I had several versions of the song on YouTube to choose from but liked the live one for this purpose, and also I thought the comments interesting. Note especially the second one where someone mentions buying a copy of the record for a friend, as he was too scared to do so.

And for those wanting now to hear the Rod Stewart song, "The Killing of Georgie"....

Saturday, January 5, 2013

Image: The Quarterly Magazine for the Sophisticated Crossdresser

I happened upon the above 1976 issue of Image, The Quarterly Magazine for the Sophisticated Crossdresser, and figured I might as well share it. This was a publication edited by Sandy Mesics, out of Philadelphia, and begun in 1974. And, yeah, this is generally a music blog but I seem to find GLBT history everywhere.

Friday, January 4, 2013

Lesley Gore & Dusty Springfield Sing Commercials

In the 1960's Coca Cola recorded at least 50 commercials with rock & pop stars of the day singing that "things go better with Coca Cola," or variations. These were the big names of the day. Lesley Gore, as far as I know, recorded the "Things Go Better" ad in three lengths: 30, 60 and 90 seconds. The 90-second ad was actually released on a 45 rpm record, given out for promotion. It also featured Roy Orbison, The Drifters and Los Bravos. This was good stuff, and that disc today is usually in around the $40 range. In 1967 more commercials were produced and Lesley got another one, usually called "Her Little Sister," done in 60 and 90 second versions. I do not believe this one or the others done then were pressed on vinyl. I've read that both of Lesley's songs were written by the team of Neil Sedaka and Howard Greenfield, and their sound fit that completely. As I could not find all three of these on YouTube I put them together in this medley.

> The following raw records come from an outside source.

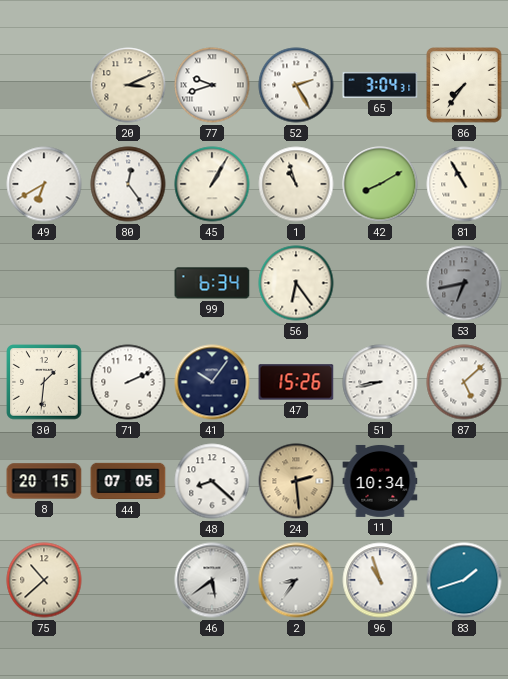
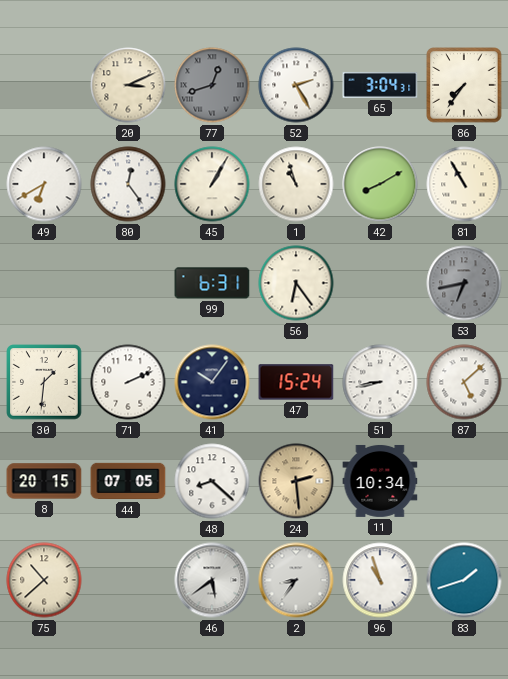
77: 9:42 -> 12:42
77 dial: white -> grey
99: 6:34 -> 6:31
47: 15:26 -> 15:24
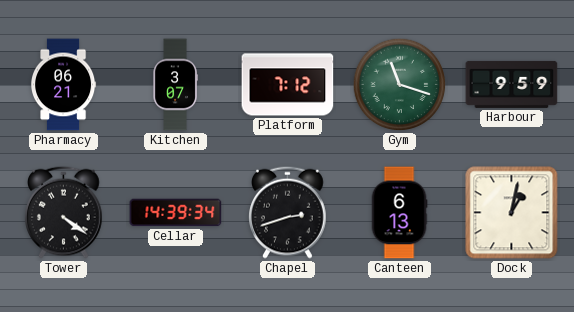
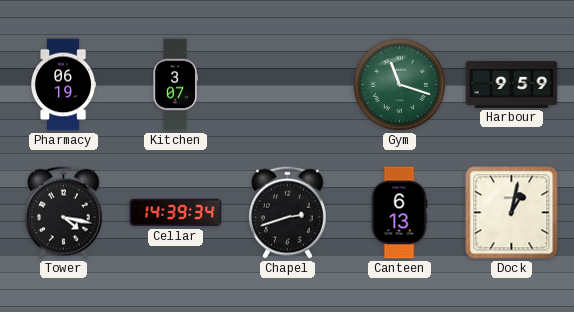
Pharmacy: 06:21 -> 06:19
Platform: 7:12 -> none
Tower: 4:21 -> 4:17
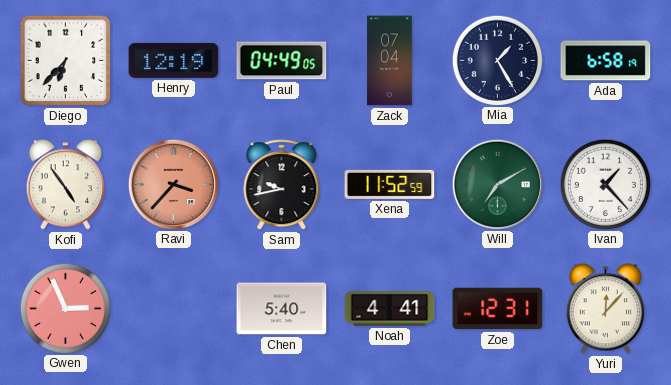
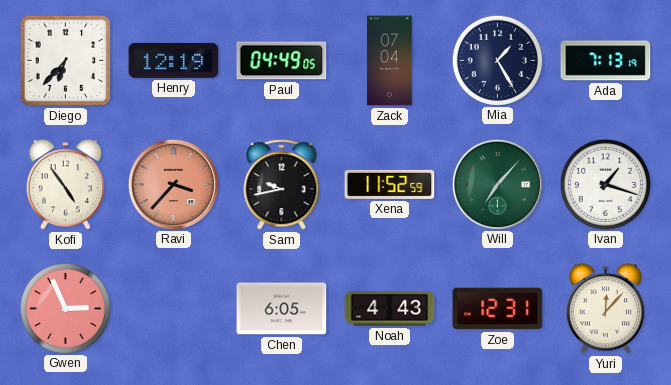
Ada: 6:58 -> 7:13
Will: 7:10 -> 7:07
Ivan: 1:23 -> 1:18
Chen: 5:40 -> 6:05
Noah: 4:41 -> 4:43
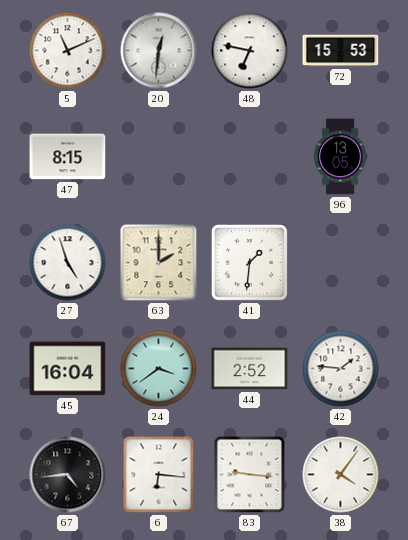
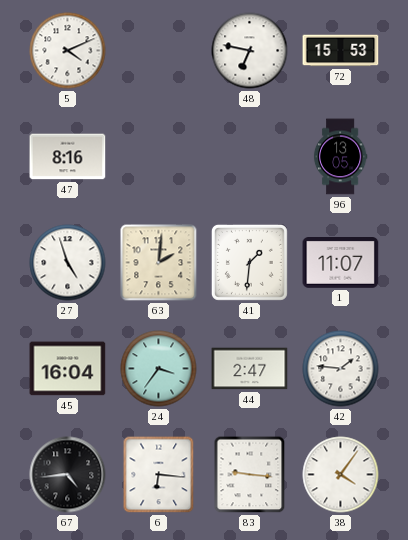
5: 11:11 -> 4:11
20: 12:31 -> none
47: 8:15 -> 8:16
63: 2:00 -> 2:01
1: none -> 11:07
24: 3:39 -> 3:36
44: 2:52 -> 2:47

Things Go Better With Coca Cola, 90 seconds

Her Little Sister, 60 seconds

Her Little Sister, 90 seconds

And, I don't want to leave out our other lesbian diva of the 60's, Dusty Springfield. Her contribution to the music of commercials was in 1967 for a product called Great Shakes, which was a powder added to milk to make it into a milkshake. That company also recruited a number of popular acts, including The Tokens, The Yardbirds, The Who, The Chiffons, The Happenings, and others. Fortunately, there was already a video slide show on YouTube for this ad, and it can be found on a 2011 CD as a bonus track, on the Dusty collection of rarities, "Heart & Soul."

This one can be found on vinyl, on what is probably a late 1970's pressing, collecting a number of these type of ads.